La décoration de l’église de Rennes-le-Château

130Des débats sans fins opposent les concordistes et les négationnistes concernant certains éléments de l’église décorée par Saunière. Nous ne décrirons ici que quelques-uns des objets et des théories associés en écartant le chemin de croix, qui est issu d’un moulage commun à plusieurs églises, même si certains pensent que c’est par le coloriage des plâtres qu’on est renvoyé au mystère.

La forme du Diable du bénitier et sa position

131La statue du diable (fig. 13) étonne par plusieurs éléments. Tout d’abord, la position de la main gauche semble évoquer un cercle ou un « O » et renverrait à la source du cercle, lieu proche du village de Rennes-les-Bains. D’autres expliquent que le Diable était censé tenir une fourche, d’où la position de la main, mais cet outil n’aurait pas pu trouver sa place dans l’église parce qu’il aurait gêné l’entrée et la fourche n’est pas mentionnée dans la facture établie par la société Giscard.

Fig. 13

Fig. 13

Rennes-le-Château (Aude), église Marie-Madeleine ; sculpture du diable soutenant le bénitier.

Jcb-caz-11 © Wikipédia

132Sur l’aile gauche du diable sont visibles des inscriptions qui n’ont pas été déchiffrées à ce jour.

133La posture du Diable est commentée car il semble assis sur un siège invisible. Or, à quelques mètres de la source précédemment évoquée, un rocher creusé en forme de siège porte le nom de « fauteuil du Diable ».

134Si le diable est communément appelé Asmodée, le gardien des trésors, cette référence n’apparait jamais du temps de Saunière.

Le bénitier

135Au-dessus du bénitier sont représentés quatre anges qui, chacun, évoquent une partie du signe de croix.

136Au niveau du bénitier, une phrase interpelle le visiteur : « Par ce signe tu le vaincras », qui pourrait facilement être interprétée par le chrétien qui se signe à l’entrée de l’église : par le signe de croix tu vaincras le démon en toi. Mais la locution latine prise comme référence est précisément « In hoc signo vinces » qui se traduit « par ce signe tu vaincras ». Certains chercheurs évoquent alors la possibilité qu’on doive vaincre le gardien du trésor, c’est-à-dire le Diable, en traçant une croix sur une carte et en utilisant des éléments naturels particuliers reliés entre eux.

* * * * * * *

• **CONSIGNES DE L'EXERCICE**
**a)** D'après le texte sur l'église de Rennes-le-Château, combien d'anges sont représentés au-dessus du bénitier ?
**b)** Réécrivez le passage du texte sur l'église de Rennes-le-Château qui va de « 131La statue du » à « la société Giscard. », en remplaçant « fourche » par « lance ».

• **SECTION DES DONNÉES**
* * * * * * *

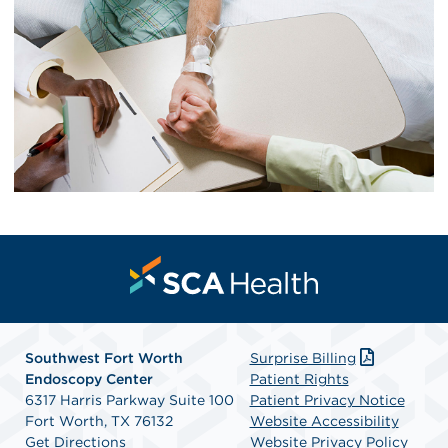
Southwest Fort Worth
Surprise Billing
Endoscopy Center
Patient Rights
6317 Harris Parkway Suite 100
Patient Privacy Notice
Fort Worth, TX 76132
Website Accessibility
Get Directions
Website Privacy Policy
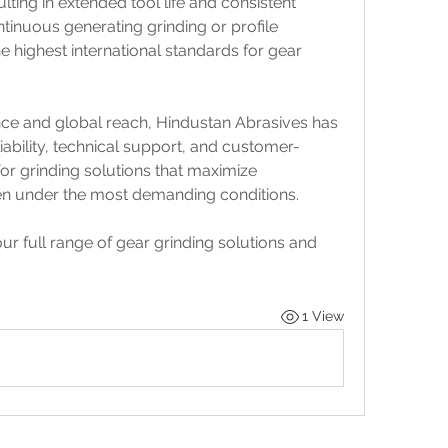
ng in extended tool life and consistent 
tinuous generating grinding or profile 
 highest international standards for gear 
nce and global reach, Hindustan Abrasives has 
liability, technical support, and customer-
or grinding solutions that maximize 
ven under the most demanding conditions.
ur full range of gear grinding solutions and 
1 View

* * * * * * *

• **RÉPONSES PAR NUMÉRO**
**a)** Quatre anges sont représentés au-dessus du bénitier.

**b)**
131La statue du diable (fig. 13) étonne par plusieurs éléments. Tout d’abord, la position de la main gauche semble évoquer un cercle ou un « O » et renverrait à la source du cercle, lieu proche du village de Rennes-les-Bains. D’autres expliquent que le Diable était censé tenir une lance, d’où la position de la main, mais cet outil n’aurait pas pu trouver sa place dans l’église parce qu’il aurait gêné l’entrée et la lance n’est pas mentionnée dans la facture établie par la société Giscard.